WHAT YOU WILL DO – All of the records must be repeated exactly as they read.

++++++

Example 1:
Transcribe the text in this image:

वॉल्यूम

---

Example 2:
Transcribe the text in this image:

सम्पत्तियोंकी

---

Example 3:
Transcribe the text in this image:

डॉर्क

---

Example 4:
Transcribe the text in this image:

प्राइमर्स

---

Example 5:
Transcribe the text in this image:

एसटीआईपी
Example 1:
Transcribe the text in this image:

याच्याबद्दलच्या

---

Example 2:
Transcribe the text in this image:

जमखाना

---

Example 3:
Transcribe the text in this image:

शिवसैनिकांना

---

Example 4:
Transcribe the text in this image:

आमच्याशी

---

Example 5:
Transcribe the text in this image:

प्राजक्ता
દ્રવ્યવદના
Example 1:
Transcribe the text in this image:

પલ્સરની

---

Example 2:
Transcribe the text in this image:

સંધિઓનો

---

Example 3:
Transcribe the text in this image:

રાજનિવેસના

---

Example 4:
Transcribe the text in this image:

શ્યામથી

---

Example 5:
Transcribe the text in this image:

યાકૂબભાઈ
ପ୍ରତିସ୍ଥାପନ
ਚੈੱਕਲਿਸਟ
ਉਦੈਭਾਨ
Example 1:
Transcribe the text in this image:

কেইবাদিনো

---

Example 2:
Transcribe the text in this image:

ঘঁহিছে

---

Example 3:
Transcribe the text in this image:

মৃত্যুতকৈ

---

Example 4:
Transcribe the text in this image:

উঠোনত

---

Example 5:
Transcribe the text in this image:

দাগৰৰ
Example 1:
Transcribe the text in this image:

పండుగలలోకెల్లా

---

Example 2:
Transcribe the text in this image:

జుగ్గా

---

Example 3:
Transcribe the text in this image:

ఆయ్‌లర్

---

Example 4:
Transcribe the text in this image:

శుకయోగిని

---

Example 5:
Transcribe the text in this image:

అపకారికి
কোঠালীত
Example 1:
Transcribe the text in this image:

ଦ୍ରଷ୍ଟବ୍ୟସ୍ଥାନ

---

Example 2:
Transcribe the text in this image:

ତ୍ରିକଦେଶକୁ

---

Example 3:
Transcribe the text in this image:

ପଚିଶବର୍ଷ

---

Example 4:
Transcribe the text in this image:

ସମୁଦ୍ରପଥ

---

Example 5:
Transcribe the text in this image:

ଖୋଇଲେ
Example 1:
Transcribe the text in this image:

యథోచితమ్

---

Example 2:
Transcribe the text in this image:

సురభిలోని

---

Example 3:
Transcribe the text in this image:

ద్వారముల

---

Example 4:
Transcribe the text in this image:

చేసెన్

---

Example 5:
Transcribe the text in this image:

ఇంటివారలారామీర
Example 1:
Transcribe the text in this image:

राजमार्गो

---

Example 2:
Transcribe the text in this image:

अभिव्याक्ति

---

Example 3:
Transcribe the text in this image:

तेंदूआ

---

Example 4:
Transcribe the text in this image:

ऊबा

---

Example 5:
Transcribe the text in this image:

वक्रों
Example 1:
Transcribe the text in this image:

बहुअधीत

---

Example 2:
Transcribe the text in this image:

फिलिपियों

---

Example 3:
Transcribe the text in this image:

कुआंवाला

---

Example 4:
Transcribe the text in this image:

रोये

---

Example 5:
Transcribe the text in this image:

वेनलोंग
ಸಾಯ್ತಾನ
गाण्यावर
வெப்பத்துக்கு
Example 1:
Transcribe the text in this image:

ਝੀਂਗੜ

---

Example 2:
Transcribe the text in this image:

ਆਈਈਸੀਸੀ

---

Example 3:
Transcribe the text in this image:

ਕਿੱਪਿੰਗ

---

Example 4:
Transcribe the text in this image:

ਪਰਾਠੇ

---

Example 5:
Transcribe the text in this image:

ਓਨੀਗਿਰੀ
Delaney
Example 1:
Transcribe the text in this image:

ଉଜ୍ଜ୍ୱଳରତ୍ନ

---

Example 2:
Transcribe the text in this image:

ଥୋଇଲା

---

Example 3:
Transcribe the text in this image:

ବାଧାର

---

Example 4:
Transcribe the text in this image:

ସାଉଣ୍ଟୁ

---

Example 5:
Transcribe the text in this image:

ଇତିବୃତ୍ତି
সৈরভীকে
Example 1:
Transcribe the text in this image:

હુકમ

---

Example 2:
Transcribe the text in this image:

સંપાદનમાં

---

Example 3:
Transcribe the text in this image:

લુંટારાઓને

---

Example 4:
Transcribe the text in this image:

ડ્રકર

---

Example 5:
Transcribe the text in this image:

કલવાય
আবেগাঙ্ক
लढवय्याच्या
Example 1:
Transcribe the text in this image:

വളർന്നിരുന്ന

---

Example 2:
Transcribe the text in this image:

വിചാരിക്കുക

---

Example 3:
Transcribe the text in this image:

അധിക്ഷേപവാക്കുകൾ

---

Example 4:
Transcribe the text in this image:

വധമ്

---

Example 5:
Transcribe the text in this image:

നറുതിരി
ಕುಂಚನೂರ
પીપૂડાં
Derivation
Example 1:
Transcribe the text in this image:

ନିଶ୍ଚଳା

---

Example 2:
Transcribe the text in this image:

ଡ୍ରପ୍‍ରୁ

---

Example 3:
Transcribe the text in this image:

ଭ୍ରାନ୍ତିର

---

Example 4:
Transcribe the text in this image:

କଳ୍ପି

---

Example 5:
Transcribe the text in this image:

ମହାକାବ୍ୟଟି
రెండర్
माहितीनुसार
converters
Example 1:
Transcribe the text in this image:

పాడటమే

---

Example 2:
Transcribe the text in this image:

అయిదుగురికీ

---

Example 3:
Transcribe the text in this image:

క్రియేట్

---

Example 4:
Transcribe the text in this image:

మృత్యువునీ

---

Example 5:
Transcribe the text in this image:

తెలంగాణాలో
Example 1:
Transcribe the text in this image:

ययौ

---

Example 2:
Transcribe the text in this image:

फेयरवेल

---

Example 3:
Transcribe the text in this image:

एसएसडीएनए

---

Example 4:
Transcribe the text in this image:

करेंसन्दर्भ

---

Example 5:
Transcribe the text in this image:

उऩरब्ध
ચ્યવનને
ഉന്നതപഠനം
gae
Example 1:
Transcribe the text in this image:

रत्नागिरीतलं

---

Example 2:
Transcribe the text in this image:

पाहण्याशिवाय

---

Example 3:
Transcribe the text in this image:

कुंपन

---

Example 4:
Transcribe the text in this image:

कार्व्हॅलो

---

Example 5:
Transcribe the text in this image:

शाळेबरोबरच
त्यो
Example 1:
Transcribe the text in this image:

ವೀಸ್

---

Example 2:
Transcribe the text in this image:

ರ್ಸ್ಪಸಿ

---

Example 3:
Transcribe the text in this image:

++++++

TASK ANSWER –
Example 1:
Transcribe the text in this image:

वॉल्यूम

---

Example 2:
Transcribe the text in this image:

सम्पत्तियोंकी

---

Example 3:
Transcribe the text in this image:

डॉर्क

---

Example 4:
Transcribe the text in this image:

प्राइमर्स

---

Example 5:
Transcribe the text in this image:

एसटीआईपी
Example 1:
Transcribe the text in this image:

याच्याबद्दलच्या

---

Example 2:
Transcribe the text in this image:

जमखाना

---

Example 3:
Transcribe the text in this image:

शिवसैनिकांना

---

Example 4:
Transcribe the text in this image:

आमच्याशी

---

Example 5:
Transcribe the text in this image:

प्राजक्ता
દ્રવ્યવદના
Example 1:
Transcribe the text in this image:

પલ્સરની

---

Example 2:
Transcribe the text in this image:

સંધિઓનો

---

Example 3:
Transcribe the text in this image:

રાજનિવેસના

---

Example 4:
Transcribe the text in this image:

શ્યામથી

---

Example 5:
Transcribe the text in this image:

યાકૂબભાઈ
ପ୍ରତିସ୍ଥାପନ
ਚੈੱਕਲਿਸਟ
ਉਦੈਭਾਨ
Example 1:
Transcribe the text in this image:

কেইবাদিনো

---

Example 2:
Transcribe the text in this image:

ঘঁহিছে

---

Example 3:
Transcribe the text in this image:

মৃত্যুতকৈ

---

Example 4:
Transcribe the text in this image:

উঠোনত

---

Example 5:
Transcribe the text in this image:

দাগৰৰ
Example 1:
Transcribe the text in this image:

పండుగలలోకెల్లా

---

Example 2:
Transcribe the text in this image:

జుగ్గా

---

Example 3:
Transcribe the text in this image:

ఆయ్‌లర్

---

Example 4:
Transcribe the text in this image:

శుకయోగిని

---

Example 5:
Transcribe the text in this image:

అపకారికి
কোঠালীত
Example 1:
Transcribe the text in this image:

ଦ୍ରଷ୍ଟବ୍ୟସ୍ଥାନ

---

Example 2:
Transcribe the text in this image:

ତ୍ରିକଦେଶକୁ

---

Example 3:
Transcribe the text in this image:

ପଚିଶବର୍ଷ

---

Example 4:
Transcribe the text in this image:

ସମୁଦ୍ରପଥ

---

Example 5:
Transcribe the text in this image:

ଖୋଇଲେ
Example 1:
Transcribe the text in this image:

యథోచితమ్

---

Example 2:
Transcribe the text in this image:

సురభిలోని

---

Example 3:
Transcribe the text in this image:

ద్వారముల

---

Example 4:
Transcribe the text in this image:

చేసెన్

---

Example 5:
Transcribe the text in this image:

ఇంటివారలారామీర
Example 1:
Transcribe the text in this image:

राजमार्गो

---

Example 2:
Transcribe the text in this image:

अभिव्याक्ति

---

Example 3:
Transcribe the text in this image:

तेंदूआ

---

Example 4:
Transcribe the text in this image:

ऊबा

---

Example 5:
Transcribe the text in this image:

वक्रों
Example 1:
Transcribe the text in this image:

बहुअधीत

---

Example 2:
Transcribe the text in this image:

फिलिपियों

---

Example 3:
Transcribe the text in this image:

कुआंवाला

---

Example 4:
Transcribe the text in this image:

रोये

---

Example 5:
Transcribe the text in this image:

वेनलोंग
ಸಾಯ್ತಾನ
गाण्यावर
வெப்பத்துக்கு
Example 1:
Transcribe the text in this image:

ਝੀਂਗੜ

---

Example 2:
Transcribe the text in this image:

ਆਈਈਸੀਸੀ

---

Example 3:
Transcribe the text in this image:

ਕਿੱਪਿੰਗ

---

Example 4:
Transcribe the text in this image:

ਪਰਾਠੇ

---

Example 5:
Transcribe the text in this image:

ਓਨੀਗਿਰੀ
Delaney
Example 1:
Transcribe the text in this image:

ଉଜ୍ଜ୍ୱଳରତ୍ନ

---

Example 2:
Transcribe the text in this image:

ଥୋଇଲା

---

Example 3:
Transcribe the text in this image:

ବାଧାର

---

Example 4:
Transcribe the text in this image:

ସାଉଣ୍ଟୁ

---

Example 5:
Transcribe the text in this image:

ଇତିବୃତ୍ତି
সৈরভীকে
Example 1:
Transcribe the text in this image:

હુકમ

---

Example 2:
Transcribe the text in this image:

સંપાદનમાં

---

Example 3:
Transcribe the text in this image:

લુંટારાઓને

---

Example 4:
Transcribe the text in this image:

ડ્રકર

---

Example 5:
Transcribe the text in this image:

કલવાય
আবেগাঙ্ক
लढवय्याच्या
Example 1:
Transcribe the text in this image:

വളർന്നിരുന്ന

---

Example 2:
Transcribe the text in this image:

വിചാരിക്കുക

---

Example 3:
Transcribe the text in this image:

അധിക്ഷേപവാക്കുകൾ

---

Example 4:
Transcribe the text in this image:

വധമ്

---

Example 5:
Transcribe the text in this image:

നറുതിരി
ಕುಂಚನೂರ
પીપૂડાં
Derivation
Example 1:
Transcribe the text in this image:

ନିଶ୍ଚଳା

---

Example 2:
Transcribe the text in this image:

ଡ୍ରପ୍‍ରୁ

---

Example 3:
Transcribe the text in this image:

ଭ୍ରାନ୍ତିର

---

Example 4:
Transcribe the text in this image:

କଳ୍ପି

---

Example 5:
Transcribe the text in this image:

ମହାକାବ୍ୟଟି
రెండర్
माहितीनुसार
converters
Example 1:
Transcribe the text in this image:

పాడటమే

---

Example 2:
Transcribe the text in this image:

అయిదుగురికీ

---

Example 3:
Transcribe the text in this image:

క్రియేట్

---

Example 4:
Transcribe the text in this image:

మృత్యువునీ

---

Example 5:
Transcribe the text in this image:

తెలంగాణాలో
Example 1:
Transcribe the text in this image:

ययौ

---

Example 2:
Transcribe the text in this image:

फेयरवेल

---

Example 3:
Transcribe the text in this image:

एसएसडीएनए

---

Example 4:
Transcribe the text in this image:

करेंसन्दर्भ

---

Example 5:
Transcribe the text in this image:

उऩरब्ध
ચ્યવનને
ഉന്നതപഠനം
gae
Example 1:
Transcribe the text in this image:

रत्नागिरीतलं

---

Example 2:
Transcribe the text in this image:

पाहण्याशिवाय

---

Example 3:
Transcribe the text in this image:

कुंपन

---

Example 4:
Transcribe the text in this image:

कार्व्हॅलो

---

Example 5:
Transcribe the text in this image:

शाळेबरोबरच
त्यो
Example 1:
Transcribe the text in this image:

ವೀಸ್

---

Example 2:
Transcribe the text in this image:

ರ್ಸ್ಪಸಿ

---

Example 3:
Transcribe the text in this image:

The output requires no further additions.